In his poetry, Merz also drifts wider afield—to present-day Italy or Austria, to the USA, but also to 17th-century Japan or to Homer’s Greece—and despite these occasional wanderings, his keen powers of observation and thought still commence in the cogs and wheels, in the jewels and the springs, before ringing out into deep time. It is precisely in these smallest of details that the great unexpected has the potential to be illuminated.
“The poetry,” Merz says, “nudges toward at a secret, hopefully without ostentation, rather through the power of its own alphabet. And it anagrammatizes; no, extrapolates life out of the mist—and fibs too—and, it makes things more visible.”
It is no small wonder that Merz has a strong affinity for the short form.
*
Even in Merz’s earliest work (his first poems were published when he was 18) one senses the heavy thinking underlying the word choices, the turning and beveling, the hewing and the fine-grinding, until, eventually the words shine through in their own unique light. This holds true of his poetry as well as his fiction.

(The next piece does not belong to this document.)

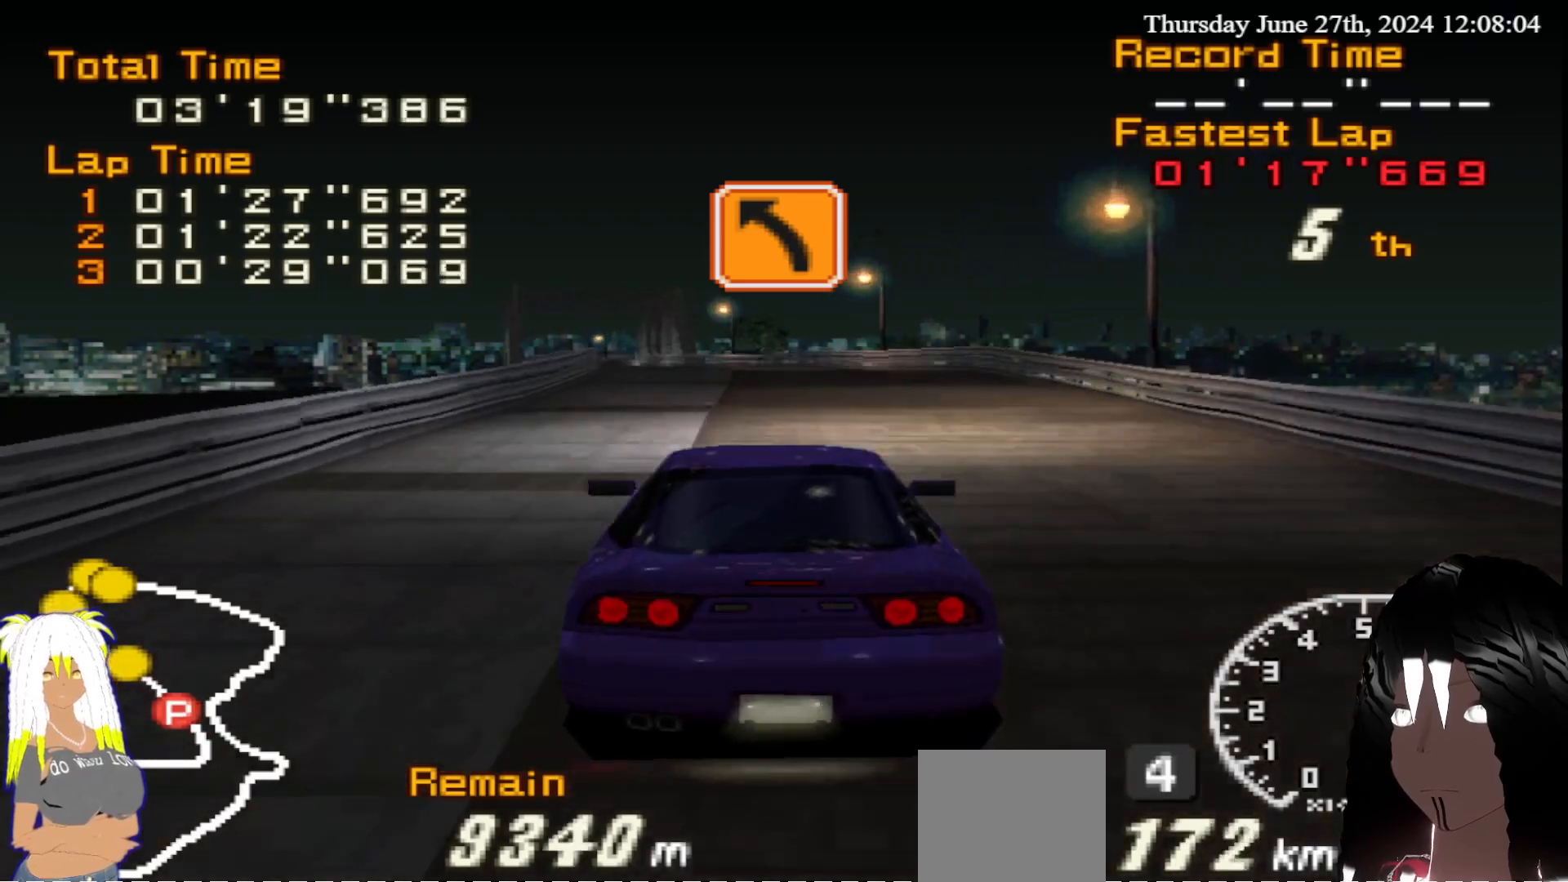
{"buttons": ["R2"], "left_stick": "up-left", "right_stick": "center", "events": [[117, "left_stick", "center"], [400, "left_stick", "up-left"]]}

His bestselling novella, Jakob schläft: Eigentlich ein Roman (Jacob Asleep), loosely autobiographical, was the work that won him the Hölderlin Prize presented by the German city of Bad Homburg. The novella, which spans an entire lifetime in the countryside of Merz’s youth in poignant, polished sentences, runs a mere 76 pages. And is, for all intents and purposes, a novel written in such a condensed and poetic prose that it may as well be a novel-in-verse.
Although a fiction writer, an essayist, a dramatist and a screenwriter, Merz is first and foremost a poet—and he describes himself as such too: “Words reach behind objects, they create connections to the inaudible and invisible, they reach into our history, down into our deepest personal and communal layers, build bridges with our closest neighbors and to ourselves.”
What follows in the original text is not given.